**What is being asked**
Give again, word for word, each line below starting at the one that contains "Android version does" and ending at the one that contains "Email : anass.benbrahim@hotmail.com".

**Source information**

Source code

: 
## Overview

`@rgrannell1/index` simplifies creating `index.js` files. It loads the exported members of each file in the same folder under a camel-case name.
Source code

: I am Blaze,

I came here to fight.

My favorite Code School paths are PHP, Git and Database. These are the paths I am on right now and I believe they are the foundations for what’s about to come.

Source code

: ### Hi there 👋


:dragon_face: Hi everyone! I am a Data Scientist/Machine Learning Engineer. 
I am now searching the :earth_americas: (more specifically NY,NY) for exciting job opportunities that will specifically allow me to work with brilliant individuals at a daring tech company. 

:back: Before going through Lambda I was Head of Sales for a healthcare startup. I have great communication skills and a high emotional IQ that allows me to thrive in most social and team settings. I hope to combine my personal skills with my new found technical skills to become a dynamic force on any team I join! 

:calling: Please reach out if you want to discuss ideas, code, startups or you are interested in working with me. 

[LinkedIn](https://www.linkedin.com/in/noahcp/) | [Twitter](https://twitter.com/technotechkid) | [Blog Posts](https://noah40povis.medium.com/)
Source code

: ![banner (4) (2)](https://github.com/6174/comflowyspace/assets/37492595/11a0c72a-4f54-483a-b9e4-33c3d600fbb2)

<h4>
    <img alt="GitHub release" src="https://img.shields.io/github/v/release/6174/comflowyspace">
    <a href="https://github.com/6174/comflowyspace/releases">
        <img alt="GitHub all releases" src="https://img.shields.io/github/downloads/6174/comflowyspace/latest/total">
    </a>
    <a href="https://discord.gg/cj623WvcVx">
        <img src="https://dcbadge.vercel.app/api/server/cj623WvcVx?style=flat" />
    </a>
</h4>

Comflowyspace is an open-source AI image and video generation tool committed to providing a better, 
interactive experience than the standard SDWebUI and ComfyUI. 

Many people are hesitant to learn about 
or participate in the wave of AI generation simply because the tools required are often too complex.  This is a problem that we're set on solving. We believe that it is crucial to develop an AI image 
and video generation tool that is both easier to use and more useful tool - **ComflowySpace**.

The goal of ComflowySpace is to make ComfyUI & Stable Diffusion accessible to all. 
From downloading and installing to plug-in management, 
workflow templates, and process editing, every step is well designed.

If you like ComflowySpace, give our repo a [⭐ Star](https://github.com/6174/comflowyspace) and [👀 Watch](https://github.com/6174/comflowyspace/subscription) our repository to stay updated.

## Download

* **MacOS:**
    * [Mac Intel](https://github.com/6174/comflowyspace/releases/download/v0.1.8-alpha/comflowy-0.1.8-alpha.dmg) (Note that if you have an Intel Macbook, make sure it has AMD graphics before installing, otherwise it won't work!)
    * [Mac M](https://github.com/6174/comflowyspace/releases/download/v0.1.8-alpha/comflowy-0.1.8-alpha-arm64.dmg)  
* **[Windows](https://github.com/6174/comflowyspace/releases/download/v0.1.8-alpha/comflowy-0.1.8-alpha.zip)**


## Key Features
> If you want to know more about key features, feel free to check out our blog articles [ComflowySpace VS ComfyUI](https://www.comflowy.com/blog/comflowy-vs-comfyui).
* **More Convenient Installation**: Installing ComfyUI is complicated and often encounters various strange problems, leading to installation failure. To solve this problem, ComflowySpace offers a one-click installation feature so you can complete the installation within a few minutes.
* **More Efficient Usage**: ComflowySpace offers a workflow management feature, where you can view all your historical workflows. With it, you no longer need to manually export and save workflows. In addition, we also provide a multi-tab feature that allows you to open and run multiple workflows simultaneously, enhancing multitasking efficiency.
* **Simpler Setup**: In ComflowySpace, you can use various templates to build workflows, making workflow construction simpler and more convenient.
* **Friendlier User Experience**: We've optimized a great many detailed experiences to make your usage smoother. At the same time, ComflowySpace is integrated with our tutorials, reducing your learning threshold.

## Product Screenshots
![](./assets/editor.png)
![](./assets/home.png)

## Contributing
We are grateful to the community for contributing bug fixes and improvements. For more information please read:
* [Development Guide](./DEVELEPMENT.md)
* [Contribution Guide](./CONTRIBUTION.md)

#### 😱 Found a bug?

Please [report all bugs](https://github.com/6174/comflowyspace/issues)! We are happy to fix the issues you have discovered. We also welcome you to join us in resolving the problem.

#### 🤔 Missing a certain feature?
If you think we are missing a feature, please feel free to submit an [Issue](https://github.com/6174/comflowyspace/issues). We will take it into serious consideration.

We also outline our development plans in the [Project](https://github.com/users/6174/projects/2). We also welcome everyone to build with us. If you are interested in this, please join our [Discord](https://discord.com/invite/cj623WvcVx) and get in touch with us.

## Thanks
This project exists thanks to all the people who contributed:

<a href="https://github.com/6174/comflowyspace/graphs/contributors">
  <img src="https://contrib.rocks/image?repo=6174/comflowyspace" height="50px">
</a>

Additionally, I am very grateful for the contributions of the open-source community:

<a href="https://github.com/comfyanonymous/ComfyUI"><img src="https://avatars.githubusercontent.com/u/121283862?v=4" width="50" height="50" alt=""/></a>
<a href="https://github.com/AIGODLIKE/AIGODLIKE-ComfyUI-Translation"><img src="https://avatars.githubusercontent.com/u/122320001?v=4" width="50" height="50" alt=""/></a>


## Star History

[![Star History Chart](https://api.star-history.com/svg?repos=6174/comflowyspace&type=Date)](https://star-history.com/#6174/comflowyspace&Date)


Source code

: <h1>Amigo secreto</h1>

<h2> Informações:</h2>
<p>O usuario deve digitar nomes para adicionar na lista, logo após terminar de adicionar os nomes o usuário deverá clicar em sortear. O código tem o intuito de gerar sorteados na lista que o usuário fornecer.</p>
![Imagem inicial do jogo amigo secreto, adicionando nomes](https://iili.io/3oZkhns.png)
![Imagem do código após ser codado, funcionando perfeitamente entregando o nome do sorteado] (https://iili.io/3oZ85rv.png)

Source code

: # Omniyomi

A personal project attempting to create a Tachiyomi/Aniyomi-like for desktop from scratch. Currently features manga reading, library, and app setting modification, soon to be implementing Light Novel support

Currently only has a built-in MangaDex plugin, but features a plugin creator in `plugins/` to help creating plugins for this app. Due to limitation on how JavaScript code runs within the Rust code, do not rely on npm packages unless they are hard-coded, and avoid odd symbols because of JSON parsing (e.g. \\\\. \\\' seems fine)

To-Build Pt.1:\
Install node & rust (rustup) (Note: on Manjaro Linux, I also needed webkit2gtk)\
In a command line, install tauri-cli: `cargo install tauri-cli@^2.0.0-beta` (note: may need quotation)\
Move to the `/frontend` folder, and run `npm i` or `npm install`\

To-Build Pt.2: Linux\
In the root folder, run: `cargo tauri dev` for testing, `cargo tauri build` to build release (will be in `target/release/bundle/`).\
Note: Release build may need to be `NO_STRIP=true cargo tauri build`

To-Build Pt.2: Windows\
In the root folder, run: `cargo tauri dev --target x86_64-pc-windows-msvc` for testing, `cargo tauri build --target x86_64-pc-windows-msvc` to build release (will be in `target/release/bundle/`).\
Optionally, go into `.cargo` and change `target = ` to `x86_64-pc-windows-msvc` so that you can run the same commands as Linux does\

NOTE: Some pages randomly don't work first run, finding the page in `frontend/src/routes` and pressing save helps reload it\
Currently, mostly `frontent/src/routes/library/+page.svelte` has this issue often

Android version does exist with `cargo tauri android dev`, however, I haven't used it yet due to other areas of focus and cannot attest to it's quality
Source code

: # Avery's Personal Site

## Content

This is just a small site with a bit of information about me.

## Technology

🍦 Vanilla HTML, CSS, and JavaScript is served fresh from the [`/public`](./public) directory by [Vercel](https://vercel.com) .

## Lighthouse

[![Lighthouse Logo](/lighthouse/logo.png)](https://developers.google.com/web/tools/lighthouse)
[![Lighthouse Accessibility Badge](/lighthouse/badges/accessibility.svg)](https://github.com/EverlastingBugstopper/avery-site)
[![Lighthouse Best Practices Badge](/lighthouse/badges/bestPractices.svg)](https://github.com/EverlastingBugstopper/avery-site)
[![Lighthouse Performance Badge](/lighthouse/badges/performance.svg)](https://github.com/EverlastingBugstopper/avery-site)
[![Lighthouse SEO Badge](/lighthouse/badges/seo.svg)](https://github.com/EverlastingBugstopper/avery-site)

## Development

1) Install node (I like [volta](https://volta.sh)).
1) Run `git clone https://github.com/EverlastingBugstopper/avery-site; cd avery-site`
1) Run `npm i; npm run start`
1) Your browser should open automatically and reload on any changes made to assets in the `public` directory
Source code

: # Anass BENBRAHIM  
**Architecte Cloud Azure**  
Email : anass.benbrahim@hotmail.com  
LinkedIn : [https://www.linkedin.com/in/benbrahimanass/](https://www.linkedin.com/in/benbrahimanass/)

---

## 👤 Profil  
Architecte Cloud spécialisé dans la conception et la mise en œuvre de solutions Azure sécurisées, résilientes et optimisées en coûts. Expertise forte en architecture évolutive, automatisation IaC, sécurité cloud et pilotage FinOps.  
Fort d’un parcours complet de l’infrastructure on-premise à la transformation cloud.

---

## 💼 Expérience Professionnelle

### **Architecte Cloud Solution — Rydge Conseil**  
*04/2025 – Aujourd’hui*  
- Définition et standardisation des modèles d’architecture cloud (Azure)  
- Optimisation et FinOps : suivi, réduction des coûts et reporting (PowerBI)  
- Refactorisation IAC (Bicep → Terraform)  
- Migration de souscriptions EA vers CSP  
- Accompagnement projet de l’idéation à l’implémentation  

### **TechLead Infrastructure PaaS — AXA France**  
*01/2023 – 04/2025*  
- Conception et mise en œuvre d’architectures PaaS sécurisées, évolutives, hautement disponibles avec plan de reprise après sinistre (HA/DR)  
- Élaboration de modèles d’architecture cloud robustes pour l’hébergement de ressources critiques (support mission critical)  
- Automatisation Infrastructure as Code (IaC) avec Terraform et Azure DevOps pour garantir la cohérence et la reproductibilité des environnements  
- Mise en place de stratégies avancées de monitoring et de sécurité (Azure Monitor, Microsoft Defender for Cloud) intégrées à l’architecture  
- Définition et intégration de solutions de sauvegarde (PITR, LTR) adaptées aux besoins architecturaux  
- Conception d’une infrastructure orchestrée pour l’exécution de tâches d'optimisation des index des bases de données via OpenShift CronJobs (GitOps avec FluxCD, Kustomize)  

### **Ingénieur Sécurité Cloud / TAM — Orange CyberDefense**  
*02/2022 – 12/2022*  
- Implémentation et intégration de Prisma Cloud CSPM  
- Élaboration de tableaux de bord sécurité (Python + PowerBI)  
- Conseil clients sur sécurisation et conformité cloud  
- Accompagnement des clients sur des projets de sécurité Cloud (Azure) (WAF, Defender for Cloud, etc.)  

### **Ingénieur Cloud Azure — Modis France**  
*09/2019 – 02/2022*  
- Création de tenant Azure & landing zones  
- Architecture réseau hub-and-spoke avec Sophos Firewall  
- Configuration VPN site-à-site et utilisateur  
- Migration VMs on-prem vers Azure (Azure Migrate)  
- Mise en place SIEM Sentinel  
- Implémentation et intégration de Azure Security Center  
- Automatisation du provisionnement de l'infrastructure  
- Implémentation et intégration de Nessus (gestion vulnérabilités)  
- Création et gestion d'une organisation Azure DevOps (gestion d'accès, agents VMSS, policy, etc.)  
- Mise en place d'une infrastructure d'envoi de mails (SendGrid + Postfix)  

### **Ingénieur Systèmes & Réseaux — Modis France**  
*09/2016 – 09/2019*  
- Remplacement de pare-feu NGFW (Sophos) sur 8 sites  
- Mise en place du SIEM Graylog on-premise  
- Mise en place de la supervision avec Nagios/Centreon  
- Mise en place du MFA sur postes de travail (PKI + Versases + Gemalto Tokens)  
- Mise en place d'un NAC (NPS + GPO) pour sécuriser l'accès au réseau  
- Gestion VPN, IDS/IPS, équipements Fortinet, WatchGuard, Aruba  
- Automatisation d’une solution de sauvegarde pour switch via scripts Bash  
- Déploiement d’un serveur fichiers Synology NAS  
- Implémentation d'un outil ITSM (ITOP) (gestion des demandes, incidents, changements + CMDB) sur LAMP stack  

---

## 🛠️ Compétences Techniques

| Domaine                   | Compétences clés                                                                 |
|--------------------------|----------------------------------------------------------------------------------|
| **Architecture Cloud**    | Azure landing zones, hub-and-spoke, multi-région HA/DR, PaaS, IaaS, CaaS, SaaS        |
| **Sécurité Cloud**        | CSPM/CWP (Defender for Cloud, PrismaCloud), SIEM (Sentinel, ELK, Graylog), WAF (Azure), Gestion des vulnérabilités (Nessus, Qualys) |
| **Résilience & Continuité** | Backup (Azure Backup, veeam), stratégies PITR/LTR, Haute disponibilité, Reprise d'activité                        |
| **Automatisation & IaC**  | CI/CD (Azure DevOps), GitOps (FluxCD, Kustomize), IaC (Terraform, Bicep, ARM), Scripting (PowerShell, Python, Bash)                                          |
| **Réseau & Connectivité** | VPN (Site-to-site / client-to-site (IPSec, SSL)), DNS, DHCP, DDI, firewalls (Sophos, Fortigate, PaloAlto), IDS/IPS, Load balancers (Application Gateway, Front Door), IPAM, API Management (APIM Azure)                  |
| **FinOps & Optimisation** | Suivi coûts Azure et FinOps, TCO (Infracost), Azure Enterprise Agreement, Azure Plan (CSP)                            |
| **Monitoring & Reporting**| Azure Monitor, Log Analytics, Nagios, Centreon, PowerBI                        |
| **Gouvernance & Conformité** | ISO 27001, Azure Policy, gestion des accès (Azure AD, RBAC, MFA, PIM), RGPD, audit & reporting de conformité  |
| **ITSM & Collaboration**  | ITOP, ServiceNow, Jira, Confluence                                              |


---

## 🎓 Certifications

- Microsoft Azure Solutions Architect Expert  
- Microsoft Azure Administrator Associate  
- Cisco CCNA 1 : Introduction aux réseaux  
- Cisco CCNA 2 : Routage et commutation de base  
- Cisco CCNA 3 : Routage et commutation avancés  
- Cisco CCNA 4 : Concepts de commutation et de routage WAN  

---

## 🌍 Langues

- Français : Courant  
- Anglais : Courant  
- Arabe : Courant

**Completed exercise**
Android version does exist with `cargo tauri android dev`, however, I haven't used it yet due to other areas of focus and cannot attest to it's quality
Source code

: # Avery's Personal Site

## Content

This is just a small site with a bit of information about me.

## Technology

🍦 Vanilla HTML, CSS, and JavaScript is served fresh from the [`/public`](./public) directory by [Vercel](https://vercel.com) .

## Lighthouse

[![Lighthouse Logo](/lighthouse/logo.png)](https://developers.google.com/web/tools/lighthouse)
[![Lighthouse Accessibility Badge](/lighthouse/badges/accessibility.svg)](https://github.com/EverlastingBugstopper/avery-site)
[![Lighthouse Best Practices Badge](/lighthouse/badges/bestPractices.svg)](https://github.com/EverlastingBugstopper/avery-site)
[![Lighthouse Performance Badge](/lighthouse/badges/performance.svg)](https://github.com/EverlastingBugstopper/avery-site)
[![Lighthouse SEO Badge](/lighthouse/badges/seo.svg)](https://github.com/EverlastingBugstopper/avery-site)

## Development

1) Install node (I like [volta](https://volta.sh)).
1) Run `git clone https://github.com/EverlastingBugstopper/avery-site; cd avery-site`
1) Run `npm i; npm run start`
1) Your browser should open automatically and reload on any changes made to assets in the `public` directory
Source code

: # Anass BENBRAHIM  
**Architecte Cloud Azure**  
Email : anass.benbrahim@hotmail.com  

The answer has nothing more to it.